I haven’t read your novel, but I can imagine what it’s like.
I think it is an excellent exercise in the use of your imaginations.
I’m pleased with you for writing it.
But now you must begin to look around you here at home.
Use all of your senses to find out what kind of a place you are living in.
Ask yourself how it smells, how it tastes, how it sounds,
as well as how it looks.
Then someday when you wish to write real books,
you will put your real experiences into them.
You will not need to go to imaginary countries half the world away
for your material. Perhaps someday you will even write
about this very year in your lives in Idaho. 180
My friend Noel and I were sitting in her van, waiting for the key to a building. As we chatted, she looked straight ahead and said, “Carol Ryrie Brink grew up in that house. You know the author of Caddie Woodlawn?” My eyes widened as I nodded. At one time I loved Caddie Woodlawn more than Laura Ingalls. “She wrote several adult novels about the early days of Moscow,” Noel continued. “You might like them.” I put the titles on my wishlist and waited. This summer I am on a Carol Ryrie Brink reading streak. Before I began her trilogy about Moscow, ID, I read a little-known children’s book.

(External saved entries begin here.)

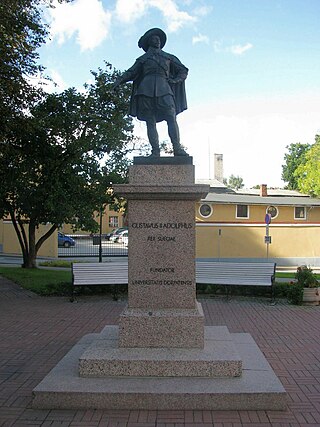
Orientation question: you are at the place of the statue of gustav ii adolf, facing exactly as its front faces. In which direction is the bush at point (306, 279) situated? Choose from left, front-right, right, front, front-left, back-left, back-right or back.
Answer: back-left

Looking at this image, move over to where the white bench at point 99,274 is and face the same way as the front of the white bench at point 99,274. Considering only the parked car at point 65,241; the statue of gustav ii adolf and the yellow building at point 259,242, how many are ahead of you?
1

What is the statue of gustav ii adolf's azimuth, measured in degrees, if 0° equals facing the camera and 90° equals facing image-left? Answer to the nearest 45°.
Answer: approximately 0°

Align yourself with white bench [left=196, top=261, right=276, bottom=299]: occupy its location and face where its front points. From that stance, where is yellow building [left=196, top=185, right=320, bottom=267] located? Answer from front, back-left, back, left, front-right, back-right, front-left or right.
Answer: back

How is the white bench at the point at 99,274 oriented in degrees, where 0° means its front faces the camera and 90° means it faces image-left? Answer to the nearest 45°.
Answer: approximately 0°

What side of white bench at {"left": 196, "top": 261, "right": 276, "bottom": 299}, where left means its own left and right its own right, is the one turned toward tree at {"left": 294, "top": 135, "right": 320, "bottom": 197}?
back
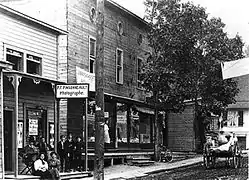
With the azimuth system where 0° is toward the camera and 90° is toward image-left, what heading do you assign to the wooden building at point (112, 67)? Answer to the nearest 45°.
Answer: approximately 315°

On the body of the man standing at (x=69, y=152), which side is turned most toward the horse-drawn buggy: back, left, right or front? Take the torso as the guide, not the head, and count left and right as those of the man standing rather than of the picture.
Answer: left

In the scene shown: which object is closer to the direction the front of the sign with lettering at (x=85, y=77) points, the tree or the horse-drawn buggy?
the horse-drawn buggy

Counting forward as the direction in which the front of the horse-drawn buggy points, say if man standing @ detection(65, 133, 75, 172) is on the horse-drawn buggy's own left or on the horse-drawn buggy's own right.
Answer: on the horse-drawn buggy's own left

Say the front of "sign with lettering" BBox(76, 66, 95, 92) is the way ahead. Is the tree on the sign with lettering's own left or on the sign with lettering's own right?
on the sign with lettering's own left

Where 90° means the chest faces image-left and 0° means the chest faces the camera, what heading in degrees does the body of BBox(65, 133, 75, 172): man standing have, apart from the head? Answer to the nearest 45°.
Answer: approximately 0°

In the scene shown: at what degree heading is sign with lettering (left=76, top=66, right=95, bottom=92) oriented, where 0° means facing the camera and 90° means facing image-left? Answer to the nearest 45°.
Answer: approximately 315°
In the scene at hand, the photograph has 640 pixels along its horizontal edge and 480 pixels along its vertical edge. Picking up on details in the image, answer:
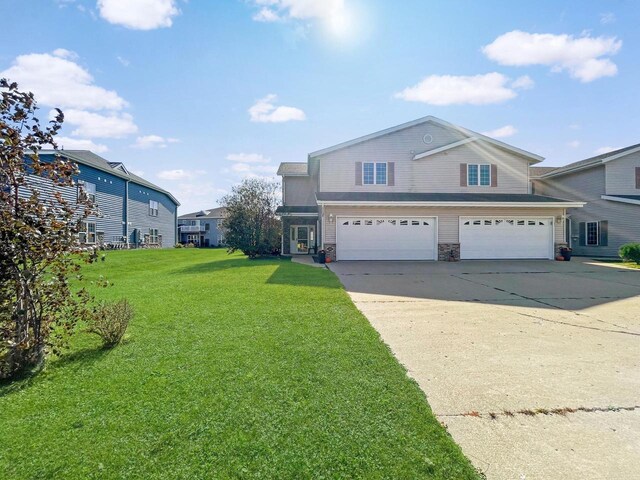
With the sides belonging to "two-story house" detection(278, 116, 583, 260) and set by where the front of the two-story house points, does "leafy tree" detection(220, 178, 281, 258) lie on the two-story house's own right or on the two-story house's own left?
on the two-story house's own right

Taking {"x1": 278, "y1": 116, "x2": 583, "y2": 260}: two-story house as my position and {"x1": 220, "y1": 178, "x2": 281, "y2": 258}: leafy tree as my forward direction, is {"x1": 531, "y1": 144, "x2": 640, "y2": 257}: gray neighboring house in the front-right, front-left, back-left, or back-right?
back-right

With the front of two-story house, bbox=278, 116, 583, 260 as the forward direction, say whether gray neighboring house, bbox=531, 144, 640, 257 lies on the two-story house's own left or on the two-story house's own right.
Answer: on the two-story house's own left

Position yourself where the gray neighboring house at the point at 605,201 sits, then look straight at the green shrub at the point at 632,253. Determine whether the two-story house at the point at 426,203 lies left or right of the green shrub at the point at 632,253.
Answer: right

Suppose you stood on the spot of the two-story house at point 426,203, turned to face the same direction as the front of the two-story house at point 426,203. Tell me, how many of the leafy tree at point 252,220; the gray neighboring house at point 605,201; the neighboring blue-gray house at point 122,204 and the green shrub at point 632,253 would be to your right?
2

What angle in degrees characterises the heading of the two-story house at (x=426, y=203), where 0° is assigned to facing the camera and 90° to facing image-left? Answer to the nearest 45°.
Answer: approximately 0°

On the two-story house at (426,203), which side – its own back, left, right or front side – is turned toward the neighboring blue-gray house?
right

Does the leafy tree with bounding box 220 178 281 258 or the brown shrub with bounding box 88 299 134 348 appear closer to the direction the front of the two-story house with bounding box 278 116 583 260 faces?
the brown shrub

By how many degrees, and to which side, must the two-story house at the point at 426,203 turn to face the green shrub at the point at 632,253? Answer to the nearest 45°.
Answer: approximately 90° to its left

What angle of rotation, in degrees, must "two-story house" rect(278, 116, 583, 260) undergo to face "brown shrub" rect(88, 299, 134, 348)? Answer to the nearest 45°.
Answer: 0° — it already faces it

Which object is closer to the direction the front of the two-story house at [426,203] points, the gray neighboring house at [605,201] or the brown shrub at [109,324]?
the brown shrub
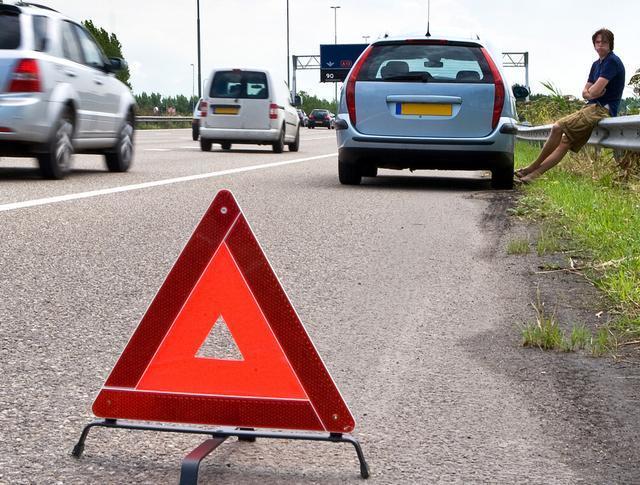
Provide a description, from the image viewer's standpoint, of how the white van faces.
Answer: facing away from the viewer

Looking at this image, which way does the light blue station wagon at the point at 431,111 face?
away from the camera

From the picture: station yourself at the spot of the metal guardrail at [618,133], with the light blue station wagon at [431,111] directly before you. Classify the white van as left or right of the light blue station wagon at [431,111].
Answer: right

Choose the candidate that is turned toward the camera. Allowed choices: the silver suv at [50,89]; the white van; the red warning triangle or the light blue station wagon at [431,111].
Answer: the red warning triangle

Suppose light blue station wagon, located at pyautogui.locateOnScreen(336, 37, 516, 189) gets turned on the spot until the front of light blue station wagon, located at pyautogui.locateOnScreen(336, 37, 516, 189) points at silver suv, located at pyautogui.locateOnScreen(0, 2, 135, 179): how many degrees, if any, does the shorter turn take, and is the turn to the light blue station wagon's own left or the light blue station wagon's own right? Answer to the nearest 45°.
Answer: approximately 90° to the light blue station wagon's own left

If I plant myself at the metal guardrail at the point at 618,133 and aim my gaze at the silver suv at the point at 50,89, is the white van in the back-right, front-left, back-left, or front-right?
front-right

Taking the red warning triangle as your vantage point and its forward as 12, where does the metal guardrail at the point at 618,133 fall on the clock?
The metal guardrail is roughly at 7 o'clock from the red warning triangle.

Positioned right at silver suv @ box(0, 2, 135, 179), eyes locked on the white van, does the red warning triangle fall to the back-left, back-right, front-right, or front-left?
back-right

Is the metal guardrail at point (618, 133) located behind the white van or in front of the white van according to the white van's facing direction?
behind

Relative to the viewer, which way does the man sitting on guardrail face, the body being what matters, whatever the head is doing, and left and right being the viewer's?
facing the viewer and to the left of the viewer

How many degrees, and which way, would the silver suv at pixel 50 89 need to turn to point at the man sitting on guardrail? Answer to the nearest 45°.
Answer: approximately 45° to its right

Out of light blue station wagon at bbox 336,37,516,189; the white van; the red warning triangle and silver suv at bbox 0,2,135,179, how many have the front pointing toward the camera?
1

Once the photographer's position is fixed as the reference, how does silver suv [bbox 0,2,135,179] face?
facing away from the viewer and to the right of the viewer

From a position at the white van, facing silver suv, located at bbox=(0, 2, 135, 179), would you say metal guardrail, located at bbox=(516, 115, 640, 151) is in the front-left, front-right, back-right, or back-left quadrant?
front-left

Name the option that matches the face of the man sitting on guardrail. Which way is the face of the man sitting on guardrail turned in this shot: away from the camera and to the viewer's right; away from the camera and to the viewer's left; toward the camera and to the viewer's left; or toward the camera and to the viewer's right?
toward the camera and to the viewer's left

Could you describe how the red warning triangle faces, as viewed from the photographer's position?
facing the viewer

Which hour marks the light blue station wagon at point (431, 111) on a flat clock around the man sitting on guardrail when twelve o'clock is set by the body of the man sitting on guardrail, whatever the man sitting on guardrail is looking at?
The light blue station wagon is roughly at 1 o'clock from the man sitting on guardrail.

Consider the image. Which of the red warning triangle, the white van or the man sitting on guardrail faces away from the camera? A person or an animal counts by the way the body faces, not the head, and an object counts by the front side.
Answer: the white van

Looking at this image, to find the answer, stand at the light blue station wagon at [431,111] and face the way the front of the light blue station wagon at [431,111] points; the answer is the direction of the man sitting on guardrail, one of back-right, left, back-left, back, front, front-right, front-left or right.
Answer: right

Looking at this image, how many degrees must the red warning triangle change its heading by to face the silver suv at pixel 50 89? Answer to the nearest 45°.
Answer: approximately 180°

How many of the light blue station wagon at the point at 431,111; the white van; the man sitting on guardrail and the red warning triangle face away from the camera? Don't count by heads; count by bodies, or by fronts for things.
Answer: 2

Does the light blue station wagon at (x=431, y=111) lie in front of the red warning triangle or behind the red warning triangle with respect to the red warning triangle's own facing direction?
behind

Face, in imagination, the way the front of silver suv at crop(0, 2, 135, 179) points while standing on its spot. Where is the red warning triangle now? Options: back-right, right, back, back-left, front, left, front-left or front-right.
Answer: back-right
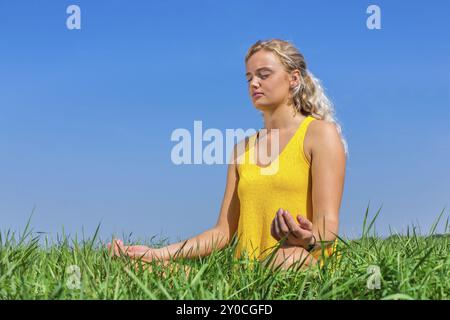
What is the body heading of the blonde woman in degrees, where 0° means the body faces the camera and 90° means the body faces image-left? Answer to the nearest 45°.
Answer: approximately 45°
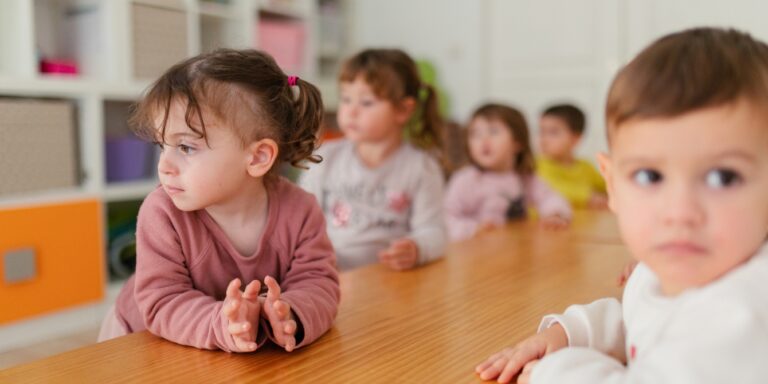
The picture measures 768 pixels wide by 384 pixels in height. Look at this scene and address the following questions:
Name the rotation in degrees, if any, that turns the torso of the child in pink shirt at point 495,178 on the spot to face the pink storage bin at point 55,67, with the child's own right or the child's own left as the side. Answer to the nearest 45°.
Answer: approximately 90° to the child's own right

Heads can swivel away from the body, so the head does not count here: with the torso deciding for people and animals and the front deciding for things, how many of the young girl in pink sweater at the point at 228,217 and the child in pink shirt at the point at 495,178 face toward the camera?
2

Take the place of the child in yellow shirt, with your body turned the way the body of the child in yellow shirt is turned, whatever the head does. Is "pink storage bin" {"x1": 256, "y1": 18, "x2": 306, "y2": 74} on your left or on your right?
on your right

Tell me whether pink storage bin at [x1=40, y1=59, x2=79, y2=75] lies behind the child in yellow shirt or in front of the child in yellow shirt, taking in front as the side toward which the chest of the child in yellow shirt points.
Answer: in front

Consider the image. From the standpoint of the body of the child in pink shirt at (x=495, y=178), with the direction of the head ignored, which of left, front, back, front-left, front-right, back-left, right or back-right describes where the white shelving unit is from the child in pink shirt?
right

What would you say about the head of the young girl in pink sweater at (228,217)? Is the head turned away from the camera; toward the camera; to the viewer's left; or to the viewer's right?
to the viewer's left

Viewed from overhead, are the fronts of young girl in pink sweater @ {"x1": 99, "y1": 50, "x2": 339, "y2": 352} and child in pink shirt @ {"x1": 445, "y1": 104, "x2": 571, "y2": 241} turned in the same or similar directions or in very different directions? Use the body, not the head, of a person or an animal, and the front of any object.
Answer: same or similar directions

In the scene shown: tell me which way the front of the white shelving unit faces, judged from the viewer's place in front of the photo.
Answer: facing the viewer and to the right of the viewer

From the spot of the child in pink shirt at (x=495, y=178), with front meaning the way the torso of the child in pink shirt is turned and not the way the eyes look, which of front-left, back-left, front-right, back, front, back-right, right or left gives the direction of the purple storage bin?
right

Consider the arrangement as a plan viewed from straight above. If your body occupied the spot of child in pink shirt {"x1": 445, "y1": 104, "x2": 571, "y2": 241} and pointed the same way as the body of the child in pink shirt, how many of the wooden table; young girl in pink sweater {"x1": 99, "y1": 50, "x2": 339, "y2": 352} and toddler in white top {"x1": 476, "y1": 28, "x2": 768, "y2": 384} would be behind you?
0

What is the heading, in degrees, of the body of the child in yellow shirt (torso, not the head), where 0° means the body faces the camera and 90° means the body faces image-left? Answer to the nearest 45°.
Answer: approximately 45°

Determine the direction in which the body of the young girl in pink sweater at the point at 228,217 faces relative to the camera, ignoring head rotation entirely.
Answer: toward the camera

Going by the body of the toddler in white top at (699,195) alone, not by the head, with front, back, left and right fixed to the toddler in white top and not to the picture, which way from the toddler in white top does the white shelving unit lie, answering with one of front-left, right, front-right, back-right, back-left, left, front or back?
right

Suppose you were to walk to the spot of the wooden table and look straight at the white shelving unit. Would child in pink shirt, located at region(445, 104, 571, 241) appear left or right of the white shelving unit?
right

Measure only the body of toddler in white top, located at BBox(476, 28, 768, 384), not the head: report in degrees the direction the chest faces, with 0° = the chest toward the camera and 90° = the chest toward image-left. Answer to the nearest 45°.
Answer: approximately 45°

Two are Better Than One is a superb story for girls in that delicate time between dolls and bras. Chrystal Reese and Cordelia Lark live a few blocks apart in the early 1900′s. Chrys is alone with her aunt and grandmother in a quiet house. Cordy lives with her dad and mom and four older brothers in a bustling house. When they aren’t playing with dolls, or going to Dorcas Club meetings, or exclaiming “Swellissimus!”, Chrys and Cordy decide to write a novel—by taking turns writing a chapter— about two dolls: The Romantical Perils of Lester and Lynette. This novel, included in the book with its juvenile spelling and construction gave me the loudest horse laugh:
“Lester!” screamed Lynette, trying hard not to swoon,
“You have come in the very niche of time.” 85
Miss Hickenlooper, a new teacher, is a problem. She doesn’t understand them, even confiscates the miniature dolls. The girls nourish their grievance by writing a hate poem. She discovers the poem, the girls see the hurt they’ve afflicted. This section has stuck with me weeks after I finished the book. Here a few snippets from that scene:
All along they had thought of Miss Hickenlooper as their enemy,
a comical one to be sure, but an enemy nevertheless.
And now she seemed to be not an enemy or even a villain
but just a person who had been mocked and hurt
by a couple of girls. 52
…we didn’t mean it for hate.
We thought it was—well, sort of funny.
It made us feel better.
We didn’t think about how you would feel. 53
The girls go to some parties and begin to neglect the dolls. They serve punch at a college dance. The novel gets finished and Chrys and Cordy decide to stage a wedding for the dolls. This back and forth between the little girl and the almost grown-up mimics the conflict I’ve witnessed in adolescent girls.
As I get to know Carol Ryrie Brink, I see many autobiographical elements in this sweet story of friendship. The dedication is “…for Charlotte. She, better than anyone else, will be able to sift through all the make-believe and find the grains of truth.” Like dear Laura Ingalls, the story of Chrys and Cordy harks back to a time when a girl had to learn how “to keep herself happy and amused.”